There are multiple fully featured code editors for the web such as Monaco, Ace and CodeMirror. While these are awesome, they have a large footprint and are likely overkill for code examples, forms, playgrounds, or anywhere you won’t display large documents.

All code examples shown in this documentation use editors created by this library, because why not!

prism-code-editor is a package published on NPM. Install it with a package manager.

If you’re not using NPM and a bundler in your project, then you might be interested in this bundle builder where you can create a customized, minified bundle to use directly.

This library provides multiple ways to create editors. Perhaps the easiest is to use one of the 3 different setups: minimalEditor(), basicEditor(), or readOnlyEditor(). These will automatically import the necessary styles and scope them with a shadow root, add various extensions, and import all language specific behavior. There are multiple downsides to using the setups, but they’re a viable option for anyone who wants an editor that works well out of the box.

The second argument (type EditorOptions) to the setups allows some basic configuration of the created editor. Options can be altered after creation with the editor.setOptions() method. Below is a list of the allowed properties.

  • language: Language used for syntax highlighting. If the language doesn’t have a registered Prism grammar, syntax highlighting will be disabled. Defaults to text.
  • tabSize: Tab size used for indentation. Defaults to 2.
  • insertSpaces: Whether the editor should insert spaces for indentation. Defaults to true.
  • lineNumbers: Whether line numbers should be shown. Defaults to true.
  • readOnly: Whether the editor should be read only. Defaults to false.
  • wordWrap: Whether the editor should have word wrap. Defaults to false.
  • value: Initial value to display in the editor.
  • rtl: Whether the editor uses right to left directionality. Defaults to false. Requires extra CSS from prism-code-editor/rtl-layout.css to work unless the setups are used.
  • class: Additional classes for the root container. Useful to style individual editors. .prism-code-editor can be used to style all editors.
  • onUpdate: Function called after the editor updates.
  • onSelectionChange: Function called when the editor’s selection changes.
  • onTokenize: Function called before the tokens are stringified to HTML.

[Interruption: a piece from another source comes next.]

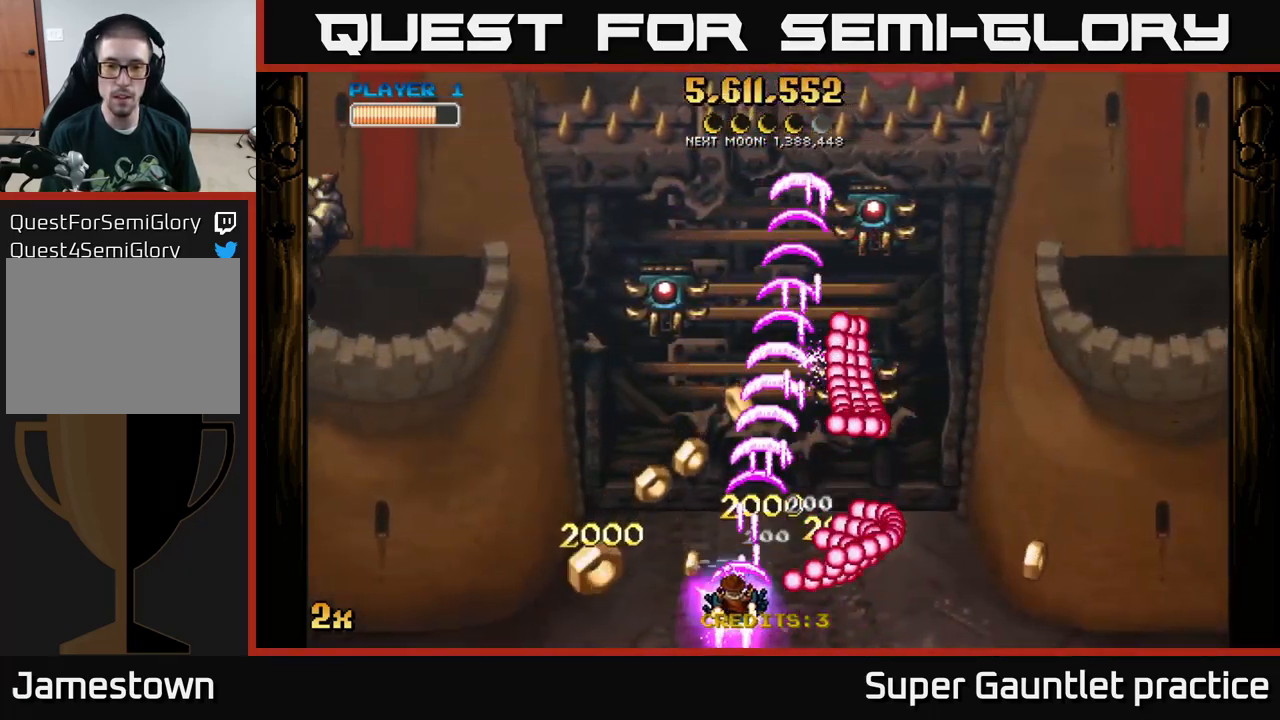
{"buttons": ["A"], "left_stick": "up", "events": [[267, "left_stick", "up"]]}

The setups also take theme as an option to specify which theme to load.

There are three different events both you and extensions can listen to: tokenize, update and selectionChange.

  • tokenize handlers run after the code is tokenized, which makes it possible to change the tokens before the HTML string is created.
  • update handlers run after the syntax highlighted DOM has been updated.
  • selectionChange handlers run right after update handlers or after the selection changes.

The library includes a custom element wrapper for each of the 3 setups you can import.

This is how the web component could be used:

Attributes include language, theme, tab-size, line-numbers, word-wrap, readonly, insert-spaces, and rtl. There are also writable properties for these attributes on the element.